READ | Covid-19 corruption: Hawks seize electronics, documents in probe into R2.7m Eastern Cape PPE tender
The Hawks have seized electronic items and documents as part of an investigation into a R2.7-million personal protective equipment (PPE) tender awarded by the Eastern Cape education department.
The search and seizure operation was conducted in King William's Town early on Thursday morning.
"A trading company was awarded the tender to provide the personal protective equipment to the department," Hawks spokesperson Colonel Katlego Mogale said.
He said it was understood that the company was paid the initial R2.7 million and then a further R198 000 into two different bank accounts.
Mogale said they also understood that the company details were suspect and that a case of fraud and misrepresentation was at "an advanced stage".
No arrests were made.
WHAT'S HAPPENING IN THE REST OF THE WORLD
READ | Trump suggests he caught Covid-19 because he let families of fallen soldiers at an event get too close
President Donald Trump suggested Thursday that family members of deceased troops might have given him Covid-19 at a recent White House event days before he contracted the virus.

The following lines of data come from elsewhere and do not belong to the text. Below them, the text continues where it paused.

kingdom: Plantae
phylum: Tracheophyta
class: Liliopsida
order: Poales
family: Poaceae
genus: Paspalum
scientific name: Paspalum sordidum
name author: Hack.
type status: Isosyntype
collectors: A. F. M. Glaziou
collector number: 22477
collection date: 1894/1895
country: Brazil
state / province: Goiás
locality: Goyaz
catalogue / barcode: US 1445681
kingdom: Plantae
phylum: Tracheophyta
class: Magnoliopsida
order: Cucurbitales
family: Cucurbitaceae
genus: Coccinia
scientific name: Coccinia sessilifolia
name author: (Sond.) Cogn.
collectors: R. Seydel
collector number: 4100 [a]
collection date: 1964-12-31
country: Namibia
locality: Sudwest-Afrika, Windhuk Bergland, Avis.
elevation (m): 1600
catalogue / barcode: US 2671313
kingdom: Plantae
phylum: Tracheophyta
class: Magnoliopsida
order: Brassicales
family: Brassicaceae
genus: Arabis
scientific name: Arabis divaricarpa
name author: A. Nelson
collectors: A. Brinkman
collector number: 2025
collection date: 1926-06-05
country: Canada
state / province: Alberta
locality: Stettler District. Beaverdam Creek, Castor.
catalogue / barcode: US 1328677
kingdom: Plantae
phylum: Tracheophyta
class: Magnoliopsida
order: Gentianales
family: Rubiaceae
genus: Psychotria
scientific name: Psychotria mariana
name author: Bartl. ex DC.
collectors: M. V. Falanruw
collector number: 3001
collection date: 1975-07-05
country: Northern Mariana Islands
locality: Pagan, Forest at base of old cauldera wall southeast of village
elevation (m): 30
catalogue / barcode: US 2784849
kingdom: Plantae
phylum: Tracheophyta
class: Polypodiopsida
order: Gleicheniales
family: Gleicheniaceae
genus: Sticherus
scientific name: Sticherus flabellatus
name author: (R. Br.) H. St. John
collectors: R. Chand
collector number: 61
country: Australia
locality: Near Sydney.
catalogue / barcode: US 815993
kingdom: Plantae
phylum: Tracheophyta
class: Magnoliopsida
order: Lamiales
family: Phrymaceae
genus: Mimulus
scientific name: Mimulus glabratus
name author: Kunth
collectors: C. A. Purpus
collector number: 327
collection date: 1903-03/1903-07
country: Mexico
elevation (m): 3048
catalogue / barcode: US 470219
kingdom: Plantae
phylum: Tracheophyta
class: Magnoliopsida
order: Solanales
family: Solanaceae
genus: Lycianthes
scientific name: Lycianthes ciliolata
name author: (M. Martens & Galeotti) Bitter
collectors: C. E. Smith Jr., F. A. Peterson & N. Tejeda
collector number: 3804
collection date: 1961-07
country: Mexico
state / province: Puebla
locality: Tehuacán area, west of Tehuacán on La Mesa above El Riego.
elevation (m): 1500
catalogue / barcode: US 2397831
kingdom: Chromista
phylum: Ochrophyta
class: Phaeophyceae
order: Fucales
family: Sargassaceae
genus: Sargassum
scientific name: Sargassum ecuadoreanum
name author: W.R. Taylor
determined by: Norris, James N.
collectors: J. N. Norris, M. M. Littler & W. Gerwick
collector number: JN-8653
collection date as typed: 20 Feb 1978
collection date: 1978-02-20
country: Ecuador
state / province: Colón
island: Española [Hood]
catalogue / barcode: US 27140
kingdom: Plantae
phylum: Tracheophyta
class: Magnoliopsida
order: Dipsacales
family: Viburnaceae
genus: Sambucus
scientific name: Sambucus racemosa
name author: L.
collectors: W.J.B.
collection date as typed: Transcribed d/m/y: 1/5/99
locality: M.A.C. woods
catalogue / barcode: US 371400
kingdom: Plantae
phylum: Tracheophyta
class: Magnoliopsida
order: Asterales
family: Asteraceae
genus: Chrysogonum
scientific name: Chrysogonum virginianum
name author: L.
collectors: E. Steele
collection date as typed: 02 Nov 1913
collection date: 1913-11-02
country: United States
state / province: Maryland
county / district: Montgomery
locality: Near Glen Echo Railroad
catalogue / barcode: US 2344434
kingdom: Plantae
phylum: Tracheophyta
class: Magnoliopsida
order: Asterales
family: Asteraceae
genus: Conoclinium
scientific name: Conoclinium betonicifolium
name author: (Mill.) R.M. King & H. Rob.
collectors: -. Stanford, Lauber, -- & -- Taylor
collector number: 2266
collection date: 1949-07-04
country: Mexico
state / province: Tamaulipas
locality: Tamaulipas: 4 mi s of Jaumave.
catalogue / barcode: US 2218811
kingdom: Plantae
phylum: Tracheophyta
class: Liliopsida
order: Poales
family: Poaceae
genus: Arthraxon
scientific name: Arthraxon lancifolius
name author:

"I meet a lot of people. I have to. I'm the president of the country. I can't hang around in a basement, so I figured there would be a chance that I would catch it," the president told Fox Business' Maria Bartiromo Thursday morning.
"Sometimes I'd be within groups, for instance, Gold Star families," Trump said. "I met with Gold Star families. I didn't want to cancel that."
The president attended the White House event recognising the families of 20 fallen service members on Gold Star Mother's and Family's Day. The event was held on the last Sunday in September, just four days before Trump announced on Twitter that he and his wife had tested positive for Covid-19.
Photos from the indoor event show the chairs set up right next to each other and that most attendees did not wear masks, measures which are strongly recommended by health professionals to limit the virus' spread.
"They all came up to me and were telling me a story. Maria, it was really amazing actually. Beautiful but sad," Trump said of the event. "They tell me these stories, and I can't say 'Back up. Stand ten feet.' You know, I just can't do it."
HEALTH TIPS (as recommended by the NICD and WHO)
• Maintain physical distancing – stay at least one metre away from somebody who is coughing or sneezing
• Practise frequent hand-washing, especially after direct contact with ill people or their environment
• Avoid touching your eyes, nose and mouth, as your hands touch many surfaces and could potentially transfer the virus
• Practise respiratory hygiene – cover your mouth with your bent elbow or tissue when you cough or sneeze. Remember to dispose the tissue immediately after use.